Un manifeste en 4 points et de nombreuses revendications

Le Manifeste comprend quatre chapitres, eux-mêmes détaillés en plusieurs sujets conduisant à des demandes ou propositions tendant à
" rendre service au pèlerinage de St Jacques "
- La Credencial et la Compostela
- Défense du patrimoine et des itinéraires
- Tourisme et Pèlerinage
- Hospitalité et accueil du pèlerin

La longueur du Manifeste ne permet pas un commentaire complet dans ce premier article. Nous en présentons quelques conclusions suivies de notre avis et de nos suggestions.
Les lecteurs intéressés peuvent télécharger le Manifeste par le lien ci-dessous ou visiter le site de la FICS.

La credential

Pour la délivrance de la credencial, le Manifeste souligne
" la nécessité, d’expliquer clairement le sens du Chemin et du pèlerinage "
Il propose :
" Que la Credencial, en plus de son rôle de passeport, serve à identifier les personnes en tant que pèlerins ".
Notre avis :
 La rédaction de cette partie risque de conduire les anciens pèlerins à s'arroger le droit de juger de la qualité de pèlerin de ceux qui demanderont la credencial.
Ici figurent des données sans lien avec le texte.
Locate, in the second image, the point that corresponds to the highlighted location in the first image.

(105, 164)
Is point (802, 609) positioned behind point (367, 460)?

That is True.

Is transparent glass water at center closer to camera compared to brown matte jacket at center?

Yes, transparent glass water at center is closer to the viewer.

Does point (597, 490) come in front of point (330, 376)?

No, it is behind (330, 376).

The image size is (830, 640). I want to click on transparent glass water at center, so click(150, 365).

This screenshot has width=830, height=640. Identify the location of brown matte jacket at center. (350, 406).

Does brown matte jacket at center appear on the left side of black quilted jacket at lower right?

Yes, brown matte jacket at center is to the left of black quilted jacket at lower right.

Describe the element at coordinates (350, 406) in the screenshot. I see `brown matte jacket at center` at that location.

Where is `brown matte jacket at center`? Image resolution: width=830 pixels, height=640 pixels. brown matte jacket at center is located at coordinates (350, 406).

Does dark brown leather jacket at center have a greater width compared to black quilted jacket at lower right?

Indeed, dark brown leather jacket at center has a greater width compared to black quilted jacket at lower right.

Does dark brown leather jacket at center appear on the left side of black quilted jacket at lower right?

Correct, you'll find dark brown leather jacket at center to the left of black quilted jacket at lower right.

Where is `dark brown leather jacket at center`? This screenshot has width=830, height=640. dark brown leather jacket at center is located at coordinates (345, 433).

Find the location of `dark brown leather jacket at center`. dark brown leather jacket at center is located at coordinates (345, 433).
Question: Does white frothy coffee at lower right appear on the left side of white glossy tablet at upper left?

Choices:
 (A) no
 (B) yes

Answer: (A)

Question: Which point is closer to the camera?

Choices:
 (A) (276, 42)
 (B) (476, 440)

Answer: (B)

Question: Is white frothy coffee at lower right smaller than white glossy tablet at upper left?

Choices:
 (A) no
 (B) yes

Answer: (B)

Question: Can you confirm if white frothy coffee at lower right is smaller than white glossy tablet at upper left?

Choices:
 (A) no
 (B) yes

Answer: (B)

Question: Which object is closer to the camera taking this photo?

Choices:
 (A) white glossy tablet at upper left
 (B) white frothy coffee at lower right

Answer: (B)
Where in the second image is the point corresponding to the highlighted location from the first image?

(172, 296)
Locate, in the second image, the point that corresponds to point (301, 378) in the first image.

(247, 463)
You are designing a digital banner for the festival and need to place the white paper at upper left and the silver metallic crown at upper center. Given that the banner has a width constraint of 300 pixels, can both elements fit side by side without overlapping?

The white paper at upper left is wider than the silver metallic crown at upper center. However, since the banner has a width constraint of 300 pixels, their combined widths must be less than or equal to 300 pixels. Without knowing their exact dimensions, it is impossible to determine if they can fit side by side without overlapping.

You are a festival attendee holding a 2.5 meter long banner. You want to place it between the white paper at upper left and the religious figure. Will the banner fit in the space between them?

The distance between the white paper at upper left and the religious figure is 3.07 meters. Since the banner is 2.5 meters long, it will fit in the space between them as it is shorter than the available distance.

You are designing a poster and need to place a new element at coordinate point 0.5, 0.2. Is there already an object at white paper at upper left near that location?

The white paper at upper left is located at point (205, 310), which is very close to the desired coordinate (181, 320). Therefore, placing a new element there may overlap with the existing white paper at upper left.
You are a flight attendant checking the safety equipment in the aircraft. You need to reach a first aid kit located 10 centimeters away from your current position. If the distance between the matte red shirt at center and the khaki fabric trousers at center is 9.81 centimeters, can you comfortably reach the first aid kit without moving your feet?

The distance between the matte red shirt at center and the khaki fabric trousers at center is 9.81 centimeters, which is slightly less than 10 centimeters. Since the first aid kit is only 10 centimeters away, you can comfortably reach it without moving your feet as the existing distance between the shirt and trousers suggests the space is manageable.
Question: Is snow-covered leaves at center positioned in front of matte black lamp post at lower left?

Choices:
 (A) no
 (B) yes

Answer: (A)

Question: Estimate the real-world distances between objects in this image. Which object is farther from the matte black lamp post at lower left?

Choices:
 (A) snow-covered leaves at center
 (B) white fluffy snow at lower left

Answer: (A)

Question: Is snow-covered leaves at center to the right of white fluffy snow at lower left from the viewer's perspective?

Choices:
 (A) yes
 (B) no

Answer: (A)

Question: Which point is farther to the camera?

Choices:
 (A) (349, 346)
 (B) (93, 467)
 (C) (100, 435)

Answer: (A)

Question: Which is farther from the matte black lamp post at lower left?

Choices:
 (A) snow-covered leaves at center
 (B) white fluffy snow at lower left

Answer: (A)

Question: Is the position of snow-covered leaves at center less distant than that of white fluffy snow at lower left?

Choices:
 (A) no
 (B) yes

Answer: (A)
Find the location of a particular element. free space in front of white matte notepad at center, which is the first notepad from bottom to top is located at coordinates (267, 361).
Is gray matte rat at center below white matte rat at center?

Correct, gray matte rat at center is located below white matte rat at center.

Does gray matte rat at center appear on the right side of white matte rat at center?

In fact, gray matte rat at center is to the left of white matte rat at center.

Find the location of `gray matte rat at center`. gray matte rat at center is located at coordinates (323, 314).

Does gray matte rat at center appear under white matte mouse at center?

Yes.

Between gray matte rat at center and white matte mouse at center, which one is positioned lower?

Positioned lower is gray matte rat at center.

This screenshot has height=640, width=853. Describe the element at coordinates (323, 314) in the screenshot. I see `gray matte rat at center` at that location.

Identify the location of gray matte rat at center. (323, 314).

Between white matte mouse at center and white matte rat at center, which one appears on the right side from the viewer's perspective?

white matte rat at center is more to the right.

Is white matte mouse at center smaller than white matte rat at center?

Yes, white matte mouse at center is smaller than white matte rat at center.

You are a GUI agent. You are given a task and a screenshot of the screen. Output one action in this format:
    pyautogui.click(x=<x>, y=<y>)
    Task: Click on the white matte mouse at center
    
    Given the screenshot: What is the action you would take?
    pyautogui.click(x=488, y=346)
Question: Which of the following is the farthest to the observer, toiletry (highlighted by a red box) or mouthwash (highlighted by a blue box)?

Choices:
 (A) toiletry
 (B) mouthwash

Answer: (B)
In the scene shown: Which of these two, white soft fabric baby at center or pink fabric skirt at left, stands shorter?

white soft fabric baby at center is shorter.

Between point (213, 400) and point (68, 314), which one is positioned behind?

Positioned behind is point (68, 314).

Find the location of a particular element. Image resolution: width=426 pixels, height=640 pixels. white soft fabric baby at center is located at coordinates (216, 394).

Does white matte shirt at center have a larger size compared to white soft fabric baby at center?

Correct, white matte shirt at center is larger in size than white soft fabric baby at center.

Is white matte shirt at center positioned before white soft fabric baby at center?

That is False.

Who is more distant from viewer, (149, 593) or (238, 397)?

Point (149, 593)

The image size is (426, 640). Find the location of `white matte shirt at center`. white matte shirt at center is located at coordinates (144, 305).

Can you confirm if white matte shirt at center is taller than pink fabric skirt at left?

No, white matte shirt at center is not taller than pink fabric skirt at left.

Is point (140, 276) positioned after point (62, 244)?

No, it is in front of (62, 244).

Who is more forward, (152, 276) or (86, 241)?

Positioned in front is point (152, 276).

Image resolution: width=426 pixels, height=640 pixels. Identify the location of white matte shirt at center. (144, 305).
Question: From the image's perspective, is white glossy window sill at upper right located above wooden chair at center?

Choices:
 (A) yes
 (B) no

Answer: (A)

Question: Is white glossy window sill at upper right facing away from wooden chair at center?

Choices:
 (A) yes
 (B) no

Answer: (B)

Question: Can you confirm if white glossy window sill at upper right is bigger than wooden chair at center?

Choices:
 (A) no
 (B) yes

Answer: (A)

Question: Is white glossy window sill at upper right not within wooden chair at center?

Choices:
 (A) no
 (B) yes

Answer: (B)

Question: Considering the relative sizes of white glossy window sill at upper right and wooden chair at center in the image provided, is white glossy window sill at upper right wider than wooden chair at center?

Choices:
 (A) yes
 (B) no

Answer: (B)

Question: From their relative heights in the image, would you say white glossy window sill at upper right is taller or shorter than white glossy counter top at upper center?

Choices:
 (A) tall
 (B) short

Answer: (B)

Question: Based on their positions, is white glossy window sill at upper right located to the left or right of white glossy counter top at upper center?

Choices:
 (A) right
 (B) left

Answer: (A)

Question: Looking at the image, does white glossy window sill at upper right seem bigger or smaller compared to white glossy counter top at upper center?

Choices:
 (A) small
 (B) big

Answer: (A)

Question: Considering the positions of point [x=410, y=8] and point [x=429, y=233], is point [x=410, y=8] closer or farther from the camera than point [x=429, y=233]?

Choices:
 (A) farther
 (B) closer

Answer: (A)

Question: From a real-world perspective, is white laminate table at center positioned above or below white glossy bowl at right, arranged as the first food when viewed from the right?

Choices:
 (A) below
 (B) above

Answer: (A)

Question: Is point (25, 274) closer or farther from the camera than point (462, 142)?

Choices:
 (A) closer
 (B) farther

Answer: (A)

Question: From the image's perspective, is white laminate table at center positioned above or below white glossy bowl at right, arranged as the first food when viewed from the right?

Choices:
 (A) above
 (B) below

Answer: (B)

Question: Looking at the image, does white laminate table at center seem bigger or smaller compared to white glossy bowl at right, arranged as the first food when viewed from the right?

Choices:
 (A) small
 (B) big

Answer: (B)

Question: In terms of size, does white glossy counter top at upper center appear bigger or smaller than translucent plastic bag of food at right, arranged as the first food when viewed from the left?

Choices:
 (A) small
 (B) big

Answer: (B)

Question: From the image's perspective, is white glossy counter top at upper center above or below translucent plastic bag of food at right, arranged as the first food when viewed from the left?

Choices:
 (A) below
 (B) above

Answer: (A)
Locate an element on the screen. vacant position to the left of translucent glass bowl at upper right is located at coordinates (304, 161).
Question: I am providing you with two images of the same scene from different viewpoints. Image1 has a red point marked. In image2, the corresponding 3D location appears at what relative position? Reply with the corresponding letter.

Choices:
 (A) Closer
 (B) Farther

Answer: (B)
Elle traite de façon hypocrite la question du prix de ce document. Le Manifeste aurait eu intérêt à se référer à l'origine de ce document et à ses premières versions.

La Compostela

Constatant que la règle des 100 km entraîne une surpopulation sur cette partie du chemin, le Manifeste demande à la Cathédrale de Compostela,
" - d’augmenter la distance nécessaire pour obtenir la Compostela, et
- de faire figurer sur ce même document, et de façon gratuite, le lieu de départ du pèlerin ".
Notre avis :
La seule utilité de la Compostela est d’être un souvenir du pèlerinage. Le carnet de pèlerin et  ses tampons, plus ou moins nombreux, ne pourraient-il suffire ? Une bonne solution serait de supprimer la Compostela.
La mention du kilométrage parcouru est une fausse bonne idée. l'indication du point de départ et du nombre d'étapes serait plus aisée.

Le Camino, patrimoine en danger

Le Manifeste propose de
" soutenir la pétition de l’ICOMOS-España demandant l’inclusion immédiate du Camino Francés sur la Liste du Patrimoine Mondial en Danger de l’Unesco ".
Notre avis :
1 - Si le Camino est en péril, il faut d’urgence le désinscrire du Patrimoine mondial. Son inscription a été une décision politique prise en faveur de l’Espagne. Elle a porté ses fruits. Merci l’UNESCO. La publicité est faite, nul besoin de l'entretenir. La même décision doit s’appliquer pour les chemins en France.
2 - Il serait utile de faire reconnaître que le pèlerinage, démarche vers un lieu sacré est un Bien immatériel commun à toute l’humanité. Dans certains pays, il n'est pas possible d'aller en pèlerinage. C’est bien plus grave que la surpopulation des chemins de Compostelle. Ainsi, des Palestiniens seraient heureux de pouvoir aller à Jérusalem.

Tourisme et pèlerinage

Le Manifeste analyse ainsi cette question :
" L’irruption de la culture des loisirs sur le Camino a augmenté les problèmes : massification, banalisation, perte de la spécificité du pèlerinage jacquaire et de ses valeurs historiques. Les administrations publiques ont une grande responsabilité pour avoir [ ... vendu ...] le chemin comme un produit touristique ".
Notre avis :
Ceci est vrai. L'Espagne de Franco a lancé le mouvement dans les années 1960. Mais la responsabilité des associations dont le lobbying a conduit à l'Itinéraire culturel européen est oubliée. Dans ce domaine la France qui a joué un rôle pionnier porte une responsabilité particulière. Il devrait être clair aussi que sans le développement des loisirs il n'y aurait pas eu de créations des chemins contemporains.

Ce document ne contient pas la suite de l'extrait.